Exercise:
Output the full listing below exactly as it reads, and skip anything that is a picture.

Material for the task:
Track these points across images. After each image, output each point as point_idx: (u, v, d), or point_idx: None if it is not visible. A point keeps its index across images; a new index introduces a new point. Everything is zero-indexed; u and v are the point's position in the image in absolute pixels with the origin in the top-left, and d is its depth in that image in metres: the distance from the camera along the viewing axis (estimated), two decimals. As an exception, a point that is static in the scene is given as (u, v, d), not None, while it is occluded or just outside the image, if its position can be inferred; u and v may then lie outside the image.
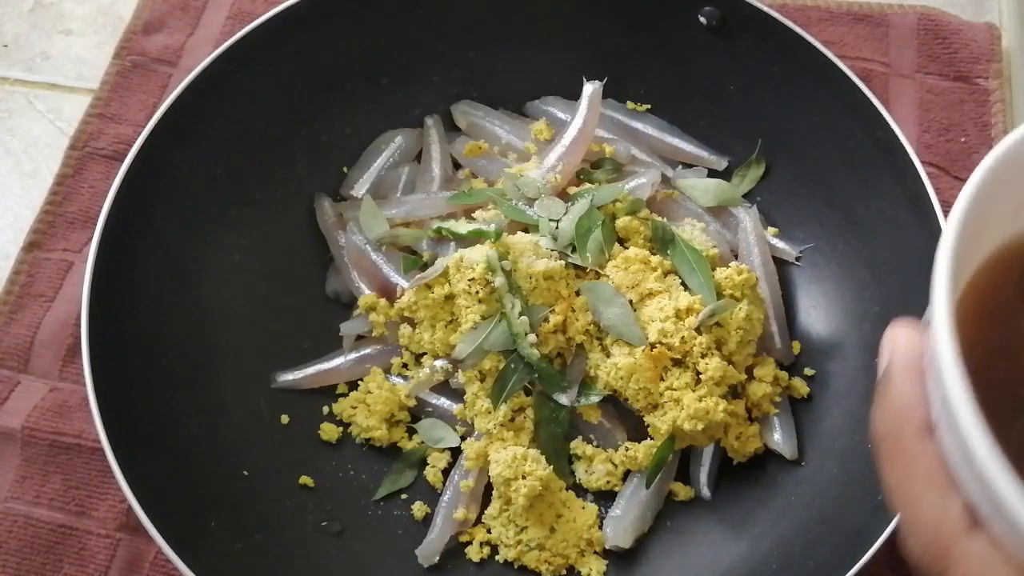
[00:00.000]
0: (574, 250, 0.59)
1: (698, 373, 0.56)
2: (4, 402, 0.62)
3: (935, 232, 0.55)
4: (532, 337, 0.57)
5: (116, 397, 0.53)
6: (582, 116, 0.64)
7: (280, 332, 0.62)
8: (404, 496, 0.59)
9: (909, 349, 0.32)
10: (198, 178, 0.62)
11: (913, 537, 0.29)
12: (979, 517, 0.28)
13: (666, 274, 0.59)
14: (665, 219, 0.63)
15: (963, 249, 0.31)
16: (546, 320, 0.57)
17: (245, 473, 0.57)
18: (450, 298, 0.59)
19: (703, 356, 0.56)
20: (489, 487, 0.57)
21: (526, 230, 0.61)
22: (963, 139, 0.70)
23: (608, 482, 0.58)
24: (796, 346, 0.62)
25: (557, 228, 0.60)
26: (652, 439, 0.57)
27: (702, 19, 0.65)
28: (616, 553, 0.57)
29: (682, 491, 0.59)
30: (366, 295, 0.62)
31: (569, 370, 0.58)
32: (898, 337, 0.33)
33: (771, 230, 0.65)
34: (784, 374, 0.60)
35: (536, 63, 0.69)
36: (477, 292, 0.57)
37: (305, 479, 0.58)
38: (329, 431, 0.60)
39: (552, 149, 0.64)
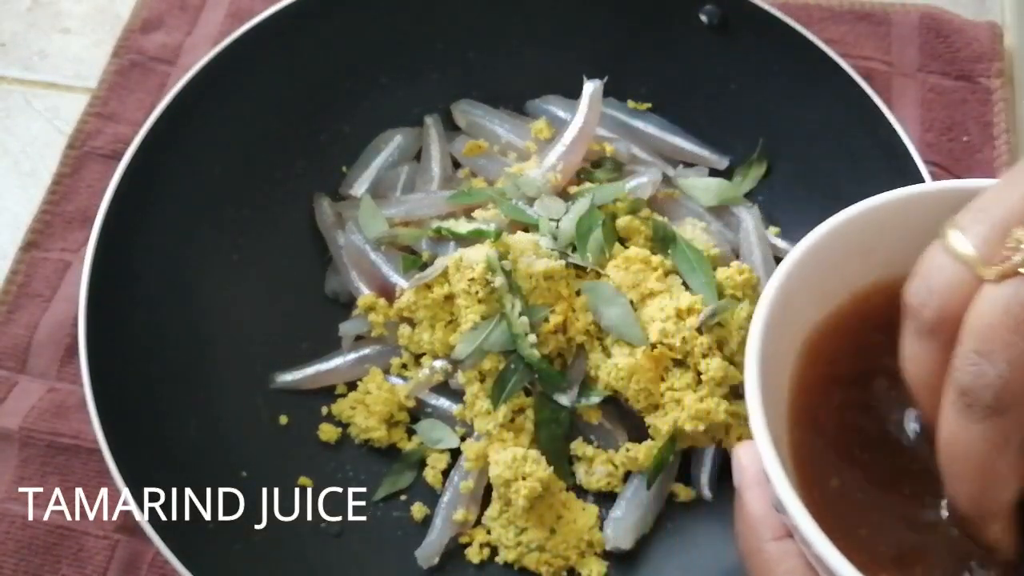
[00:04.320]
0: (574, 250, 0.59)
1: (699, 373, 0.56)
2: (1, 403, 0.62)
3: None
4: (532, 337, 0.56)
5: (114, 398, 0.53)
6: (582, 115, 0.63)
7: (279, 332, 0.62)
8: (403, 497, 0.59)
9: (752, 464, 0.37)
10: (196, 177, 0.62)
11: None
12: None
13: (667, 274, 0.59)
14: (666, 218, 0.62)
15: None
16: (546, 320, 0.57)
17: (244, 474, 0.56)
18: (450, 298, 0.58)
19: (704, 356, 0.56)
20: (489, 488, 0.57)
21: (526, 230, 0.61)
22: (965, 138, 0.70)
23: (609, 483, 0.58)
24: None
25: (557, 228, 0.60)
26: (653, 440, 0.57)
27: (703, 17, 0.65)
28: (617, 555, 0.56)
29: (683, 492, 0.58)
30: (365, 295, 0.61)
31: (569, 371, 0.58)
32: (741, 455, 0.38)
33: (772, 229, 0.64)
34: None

Finished task:
Track these points across images. After each image, output each point as point_idx: (u, v, d), or point_idx: None if it is not visible. A point keeps its index across images; a new index introduces a new point. Everything is zero-indexed; u and v are the point's position in the image in absolute pixels with the origin in the top-left, and d is its depth in that image in metres: the distance from the camera along the viewing axis (estimated), two decimals. As an exception, a point that is static in the scene is given as (u, v, d), not None, while it is occluded or just outside the image, if its position can be inferred; u and v may then lie outside the image.
[00:00.000]
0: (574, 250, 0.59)
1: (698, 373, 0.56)
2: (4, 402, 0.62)
3: (935, 232, 0.55)
4: (532, 337, 0.57)
5: (116, 397, 0.53)
6: (582, 116, 0.64)
7: (280, 332, 0.62)
8: (404, 496, 0.59)
9: (909, 349, 0.32)
10: (198, 178, 0.62)
11: (913, 537, 0.29)
12: (979, 517, 0.28)
13: (666, 274, 0.59)
14: (665, 219, 0.63)
15: (963, 249, 0.31)
16: (546, 320, 0.57)
17: (245, 473, 0.57)
18: (450, 298, 0.59)
19: (703, 356, 0.56)
20: (489, 487, 0.57)
21: (526, 230, 0.61)
22: (963, 139, 0.70)
23: (608, 482, 0.58)
24: (796, 346, 0.62)
25: (557, 228, 0.60)
26: (652, 439, 0.57)
27: (702, 19, 0.65)
28: (616, 553, 0.57)
29: (682, 491, 0.59)
30: (366, 295, 0.62)
31: (569, 370, 0.58)
32: (898, 337, 0.33)
33: (771, 230, 0.65)
34: (784, 374, 0.60)
35: (536, 63, 0.69)
36: (477, 292, 0.57)
37: (305, 479, 0.58)
38: (329, 431, 0.60)
39: (552, 149, 0.64)
[00:04.320]
0: (574, 250, 0.59)
1: (699, 373, 0.56)
2: (1, 403, 0.62)
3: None
4: (532, 337, 0.56)
5: (114, 398, 0.53)
6: (582, 115, 0.63)
7: (279, 332, 0.62)
8: (403, 497, 0.59)
9: (752, 464, 0.37)
10: (196, 177, 0.62)
11: None
12: None
13: (667, 274, 0.59)
14: (666, 218, 0.62)
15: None
16: (546, 320, 0.57)
17: (244, 474, 0.56)
18: (450, 298, 0.58)
19: (704, 356, 0.56)
20: (489, 488, 0.57)
21: (526, 230, 0.61)
22: (965, 138, 0.70)
23: (609, 483, 0.58)
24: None
25: (557, 228, 0.60)
26: (653, 440, 0.57)
27: (703, 17, 0.65)
28: (617, 555, 0.56)
29: (683, 492, 0.58)
30: (365, 295, 0.61)
31: (569, 371, 0.58)
32: (741, 455, 0.38)
33: (772, 229, 0.64)
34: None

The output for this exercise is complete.